Work to be completed:
Recast the entries below as a Markdown table with the columns Row and Line, starting at the line that has "How many slices are in this pie chart?" and stopping after the line that has "What is the difference between the maximum". Leave out blank lines and pictures.

Record extracts:
= = = =

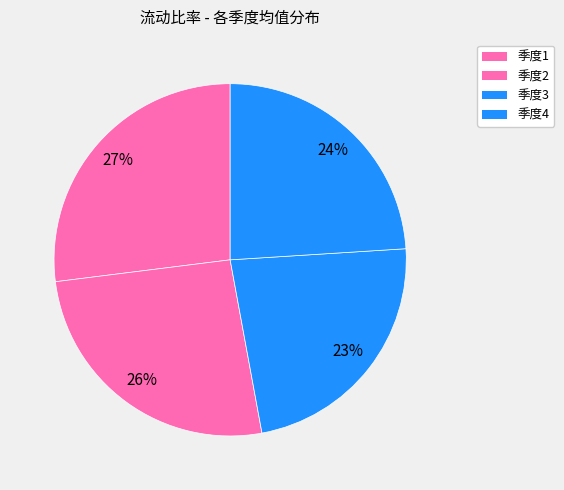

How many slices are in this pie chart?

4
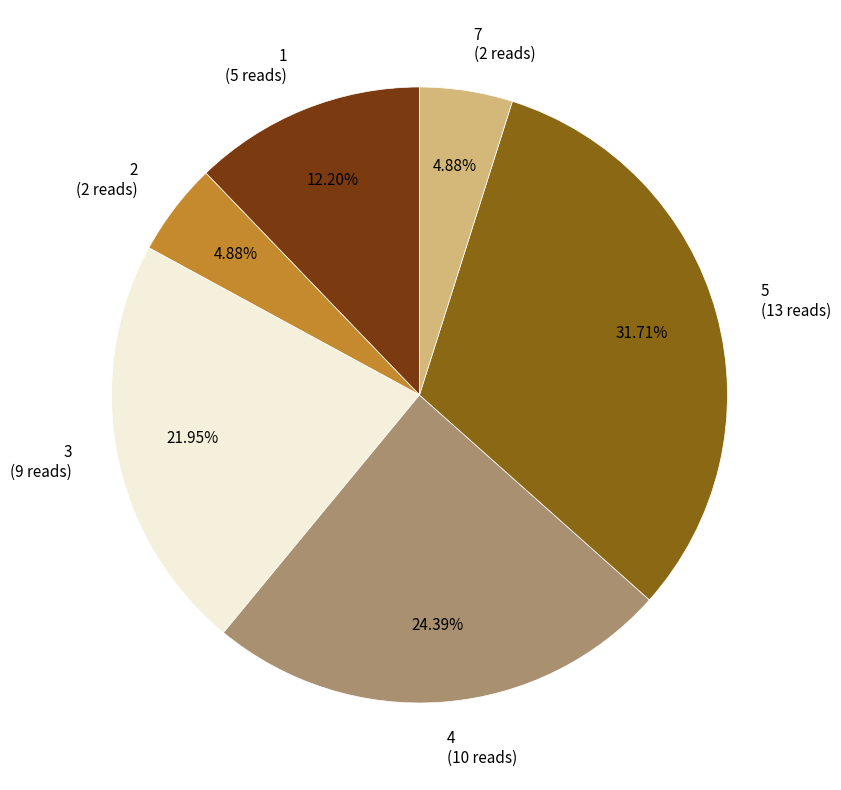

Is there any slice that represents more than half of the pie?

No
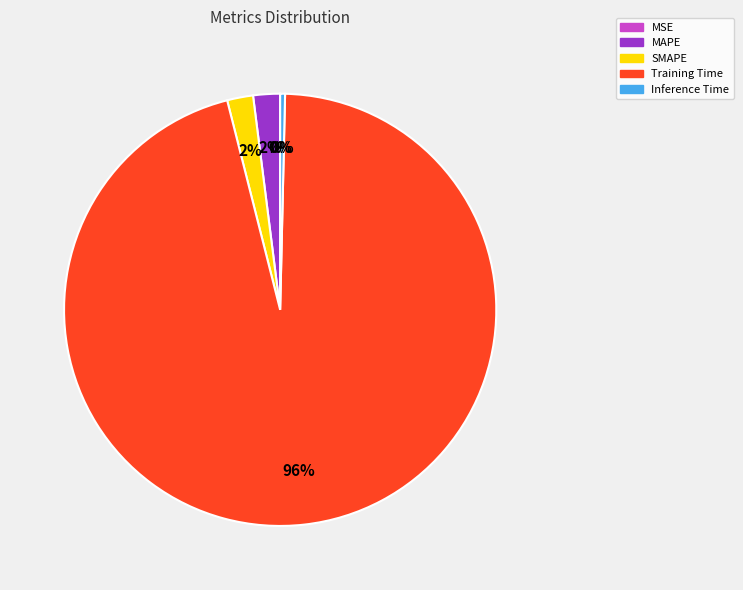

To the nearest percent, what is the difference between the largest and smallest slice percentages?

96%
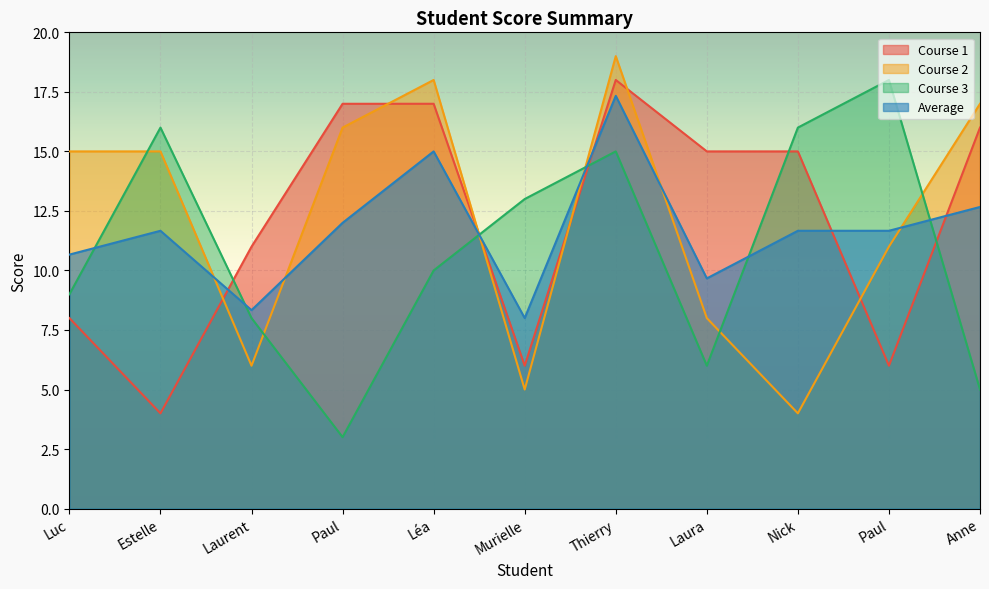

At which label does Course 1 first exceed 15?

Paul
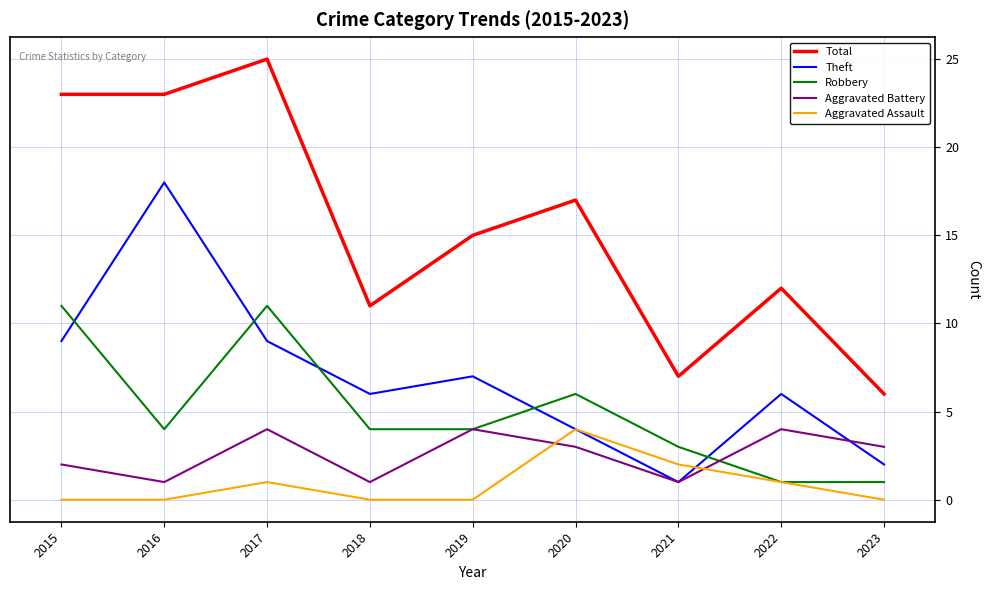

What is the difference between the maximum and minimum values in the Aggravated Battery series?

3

= = = =

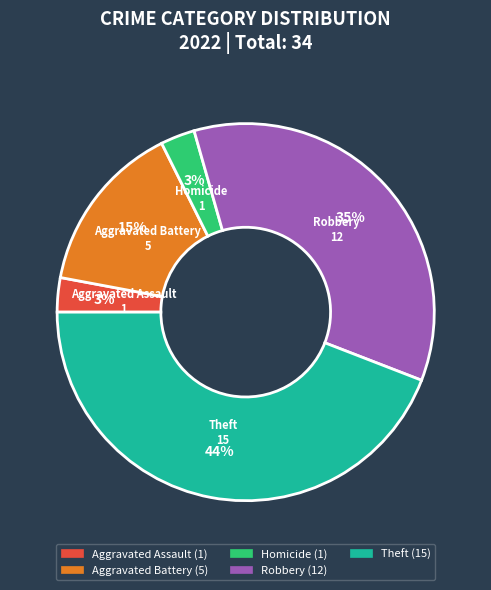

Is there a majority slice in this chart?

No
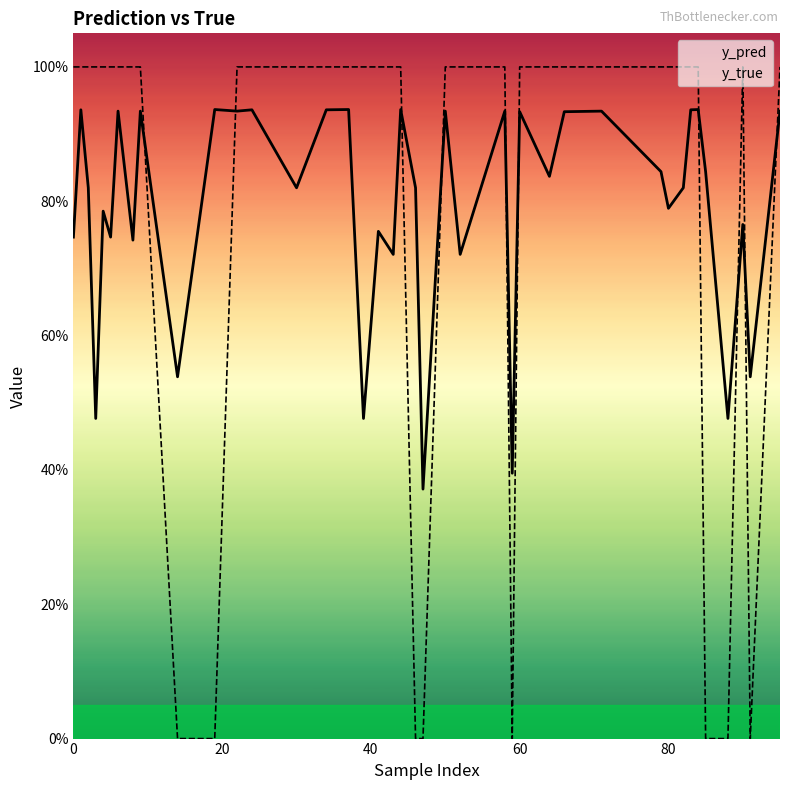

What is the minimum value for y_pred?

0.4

= = = =

Response to the exercise:
| Row | Line |
|---|---|
| 1 | How many slices are in this pie chart? |
| 2 | 4 |
| 3 | Is there any slice that represents more than half of the pie? |
| 4 | No |
| 5 | To the nearest percent, what is the difference between the largest and smallest slice percentages? |
| 6 | 96% |
| 7 | At which label does Course 1 first exceed 15? |
| 8 | Paul |
| 9 | What is the difference between the maximum and minimum values in the Aggravated Battery series? |